Chapter Summary
Webster, Christopher J. and Lawrence Wai-Chung Lai. 2003. Property Rights, Planning and Markets: Managing Spontaneous Cities.
Chapter 6 discusses the treatment of common/public goods and presents alternative frameworks for dealing with their inefficiencies. The chapter describes four different scenarios for efficient management of public goods and services:
- The utopian community with perfect information and zero transaction costs.
- The imperfect community with imperfect information and positive transaction costs.
- The entrepreneurial club with contractual collective action.
- Government supply.
The utopian scenario almost never exists because this type of perfect market ignores transaction costs and requires actors that are always dedicated to community values. Each agent has perfect information, both of their own and of their neighbors willingness to pay. In this scenario, agents are collectively able to purchase more than they would on their own.
In the imperfect community, transaction costs will lead to second best outcomes, including non-provision, under-provision, and over-provision. A n on-provision outcome is a decision paralyzed by a prisoners dilemma scenario. An under-provision outcome is a mutually beneficial relationship between a limited number of households, where gains from trade between them leaves the good under-supplied to the community at large. An o ver-provision outcome occurs through voting and more informal non-price decision making.
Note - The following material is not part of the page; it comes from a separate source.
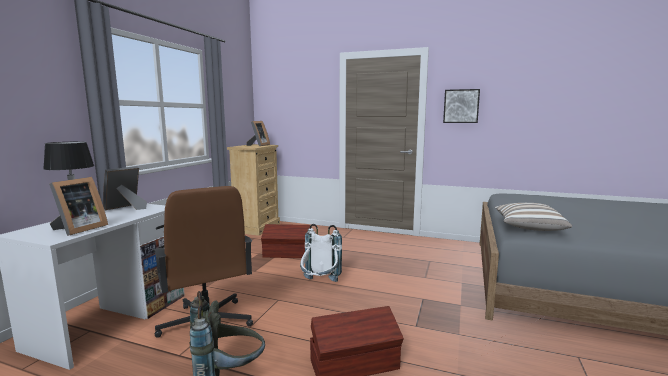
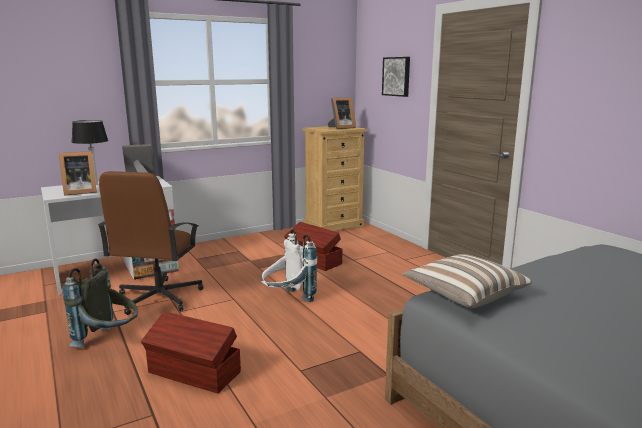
camera: 40 degrees right, 5 degrees up
picture [443,89,480,123] -> picture moved to [382,57,410,97]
The entrepreneurial club emerges when a third party is needed to provide goods on the basis of contractual agreements and fees. This firm functions to pool property rights and requires a source of investment and capital, management, a constitution, and membership. Webster and Lai have preconditions for efficient provision of goods via clubs: the ability to exclude others; the technology to measure, price and control access to the good; and an effective decision making apparatus.
Government supply is the ultimate provision club, because it taxes all members of society. Local governments, however, face the problem of imperfect information, since it is difficult to measure demand from such a large population. Local governments also face constraints on borrowing, thus limiting the expansion of a service, possibly leading to congestion of its consumption.